Willetts Lian, Bond David, Stoletov Konstantin, Lewis John D
Department of Oncology, University of Alberta, 5-142C Katz Group Building, 114th St and 87th Ave, Edmonton, AB, Canada, T6G 2E1.
Methods Mol Biol. 2016;1458:27-37. doi: 10.1007/978-1-4939-3801-8_3.
Metastasis, or the spread of cancer cells from a primary tumor to distant sites, is the leading cause of cancer-associated death. Metastasis is a complex multi-step process comprised of invasion, intravasation, survival in circulation, extravasation, and formation of metastatic colonies. Currently, in vitro assays are limited in their ability to investigate these intricate processes and do not faithfully reflect metastasis as it occurs in vivo. Traditional in vivo models of metastasis are limited by their ability to visualize the seemingly sporadic behavior of where and when cancer cells spread (Reymond et al., Nat Rev Cancer 13:858-870, 2013). The avian embryo model of metastasis is a powerful platform to study many of the critical steps in the metastatic cascade including the migration, extravasation, and invasion of human cancer cells in vivo (Sung et al., Nat Commun 6:7164, 2015; Leong et al., Cell Rep 8, 1558-1570, 2014; Kain et al., Dev Dyn 243:216-28, 2014; Leong et al., Nat Protoc 5:1406-17, 2010; Zijlstra et al., Cancer Cell 13:221-234, 2008; Palmer et al., J Vis Exp 51:2815, 2011). The chicken chorioallantoic membrane (CAM) is a readily accessible and well-vascularized tissue that surrounds the developing embryo. When the chicken embryo is grown in a shell-less, ex ovo environment, the nearly transparent CAM provides an ideal environment for high-resolution fluorescent microcopy approaches. In this model, the embryonic chicken vasculature and labeled cancer cells can be visualized simultaneously to investigate specific steps in the metastatic cascade including extravasation. When combined with the proper image analysis tools, the ex ovo chicken embryo model offers a cost-effective and high-throughput platform for the quantitative analysis of tumor cell metastasis in a physiologically relevant in vivo setting. Here we discuss detailed procedures to quantify cancer cell extravasation in the shell-less chicken embryo model with advanced fluorescence microscopy techniques.

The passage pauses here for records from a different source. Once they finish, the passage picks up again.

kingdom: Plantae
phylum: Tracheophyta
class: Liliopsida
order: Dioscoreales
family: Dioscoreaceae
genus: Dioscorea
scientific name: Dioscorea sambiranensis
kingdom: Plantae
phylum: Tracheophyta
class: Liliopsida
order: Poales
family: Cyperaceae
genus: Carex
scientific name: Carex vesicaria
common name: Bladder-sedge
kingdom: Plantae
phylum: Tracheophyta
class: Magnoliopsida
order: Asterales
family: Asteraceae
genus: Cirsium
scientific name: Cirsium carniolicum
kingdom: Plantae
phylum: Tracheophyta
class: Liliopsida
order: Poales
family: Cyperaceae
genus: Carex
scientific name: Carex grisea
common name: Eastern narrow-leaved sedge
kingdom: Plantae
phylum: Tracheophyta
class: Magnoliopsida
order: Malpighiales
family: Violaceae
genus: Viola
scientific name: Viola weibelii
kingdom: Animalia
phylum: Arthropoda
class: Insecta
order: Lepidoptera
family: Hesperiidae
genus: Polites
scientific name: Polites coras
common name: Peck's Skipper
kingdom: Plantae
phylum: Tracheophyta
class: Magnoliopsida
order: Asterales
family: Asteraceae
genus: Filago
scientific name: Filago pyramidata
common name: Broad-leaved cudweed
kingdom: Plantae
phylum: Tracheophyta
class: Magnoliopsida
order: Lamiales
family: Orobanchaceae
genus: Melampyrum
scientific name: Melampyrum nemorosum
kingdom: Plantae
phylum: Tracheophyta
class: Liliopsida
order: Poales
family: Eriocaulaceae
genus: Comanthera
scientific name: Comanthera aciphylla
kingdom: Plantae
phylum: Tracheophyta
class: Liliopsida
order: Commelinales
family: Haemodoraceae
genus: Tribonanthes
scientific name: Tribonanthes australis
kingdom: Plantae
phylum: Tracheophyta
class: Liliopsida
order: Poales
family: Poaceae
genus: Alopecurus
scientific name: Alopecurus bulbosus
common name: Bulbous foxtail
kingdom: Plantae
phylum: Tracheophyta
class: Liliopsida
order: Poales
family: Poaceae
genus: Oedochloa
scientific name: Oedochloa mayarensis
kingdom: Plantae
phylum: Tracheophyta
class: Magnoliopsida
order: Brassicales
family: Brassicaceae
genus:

转移,即癌细胞从原发性肿瘤扩散至远处部位,是癌症相关死亡的主要原因。转移是一个复杂的多步骤过程,包括侵袭、血管内渗、循环存活、血管外渗以及转移瘤形成。目前,体外试验在研究这些复杂过程方面能力有限,无法如实地反映体内发生的转移情况。传统的体内转移模型在可视化癌细胞扩散的地点和时间这种看似随机的行为方面能力有限(雷蒙德等人,《自然评论:癌症》13:858 - 870,2013年)。禽类胚胎转移模型是一个强大的平台,可用于研究转移级联反应中的许多关键步骤,包括体内人类癌细胞的迁移、血管外渗和侵袭(宋等人,《自然通讯》6:7164,2015年;梁等人,《细胞报告》8,1558 - 1570,2014年;凯恩等人,《发育动力学》243:216 - 228,2014年;梁等人,《自然方法》5:1406 - 1417,2010年;齐尔斯特拉等人,《癌细胞》13:221 - 234,2008年;帕尔默等人,《可视实验杂志》51:2815,2011年)。鸡胚绒毛尿囊膜(CAM)是一种易于获取且血管丰富的组织,环绕着发育中的胚胎。当鸡胚在无壳的体外环境中生长时,近乎透明的CAM为高分辨率荧光显微镜方法提供了理想环境。在这个模型中,可以同时观察胚胎鸡的脉管系统和标记的癌细胞,以研究转移级联反应中的特定步骤,包括血管外渗。当与适当的图像分析工具结合使用时,体外鸡胚模型为在生理相关的体内环境中对肿瘤细胞转移进行定量分析提供了一个经济高效且高通量的平台。在此,我们讨论使用先进荧光显微镜技术在无壳鸡胚模型中量化癌细胞血管外渗的详细步骤。